In early September, they took to the streets with trolleys and pushchairs and signs in Venetian dialect saying, “Ocio ae gambe che go el careo” – “Watch your legs, I'm coming through with a trolley.” They also complained against tourists taking up too much room with their large suitcases on the vaporetto water buses, not leaving any room for them to board and go about their business. The large suitcases, though, should be less complained about, at least those tourists are planning on staying at least one night, if not more. The majority of tourists (65% is oft quoted) are only there for the day.

copyright Deborah Cater

Later in September, there was another protest as Venetians tried to stop cruise ships from docking in Venice.
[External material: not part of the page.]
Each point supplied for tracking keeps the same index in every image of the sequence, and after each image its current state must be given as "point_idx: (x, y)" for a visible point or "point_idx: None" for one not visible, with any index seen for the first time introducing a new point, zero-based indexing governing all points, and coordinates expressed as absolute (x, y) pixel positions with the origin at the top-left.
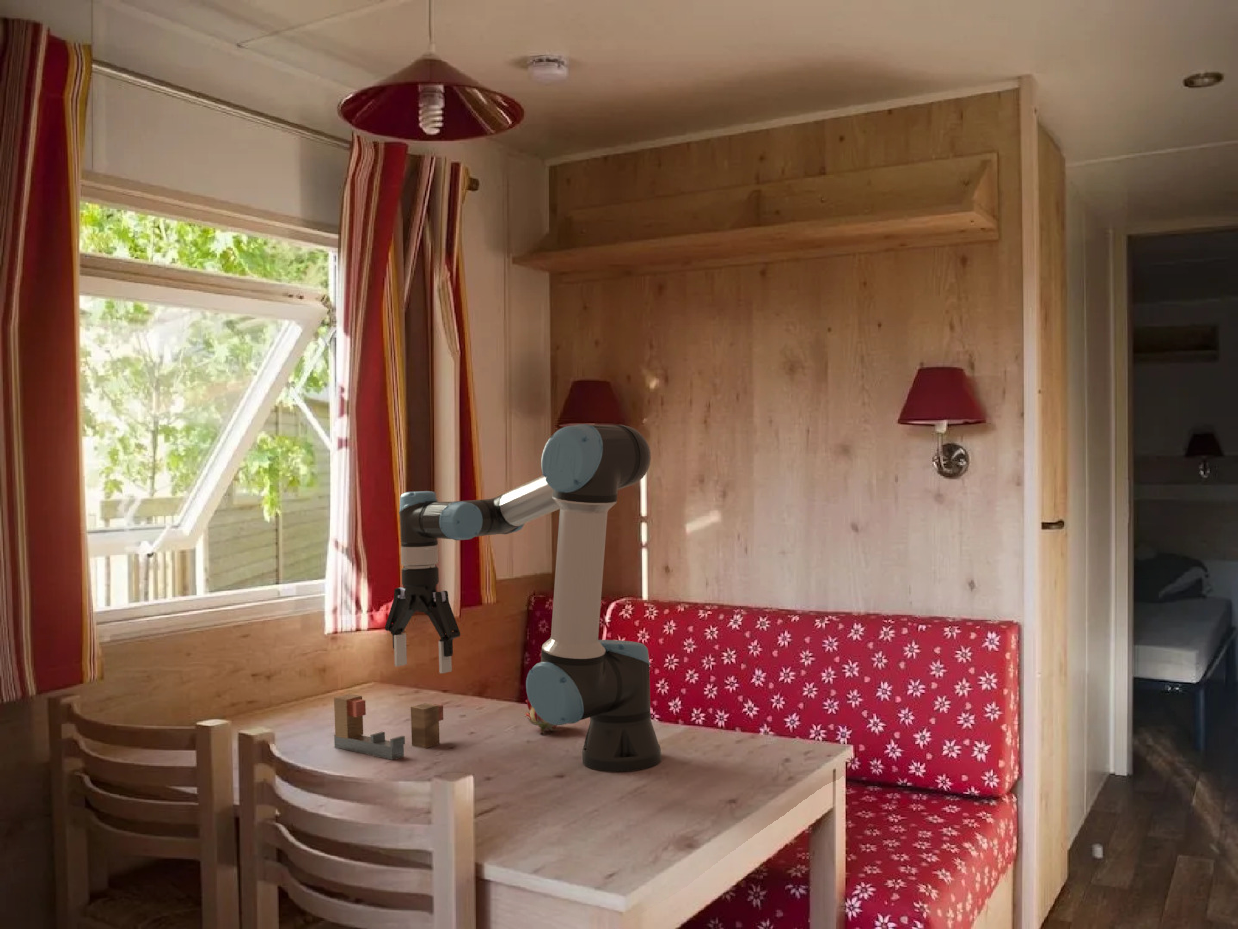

The cruise ships are a double-whammy to Venice's fragile structure (both physical and social), dispatching huge numbers of tourists onto the islands and creating wash that damages the physical structures. 

Venetian protest to stop cruise ships

What is needed, and wanted, is a move from mass tourism to a controlled and more responsible form of tourism, one that meets the criteria set out in the Cape Town declaration in 2002:

  • minimises negative economic, environmental and social impacts;
  • generates greater economic benefits for local people and enhances the well-being of host communities, improves working conditions and access to the industry;
  • involves local people in decisions that affect their lives and life changes;
  • makes positive contributions to the conservation of natural and cultural heritage, to the maintenance of the world’s diversity;
  • provides more enjoyable experiences for tourists through more meaningful connections with local people, and a greater understanding of local cultural, social and environmental issues;
  • provide access for people with disabilities and the disadvantaged;
  • is culturally sensitive, engenders respect between tourists and hosts, and builds local pride and confidence.(my emphasis)
It is not just Venice that is fighting against the tide of tourism, Barcelona also broke out in protest in 2015 against what residents called "drunken tourism" which was making once-peaceful neighbourhoods almost impossible to live in. On top of the behaviour of the tourists was the fact that many apartments were now being turned into short-stay tourist rentals through companies such as Airbnb. The Barcelona council took measures with more closely regulated tourist flats and increased community police patrols among other actions. There is still discontent in areas such as La Barceloneta and banners saying "Cap pis turistic" (no more tourist flats) hang from balconies, that go largely unnoticed by the 9 million visitors* to the city.

I sincerely hope the authorities listen to the people of Venice: if not, 20 million tourists** will be walking round a ghost town populated by sellers of tourist tat, over-priced pizzas and spooky empty-eyed masks who, at the stroke of midnight vanish from the city leaving just the ghost of a beautiful, soulless city behind.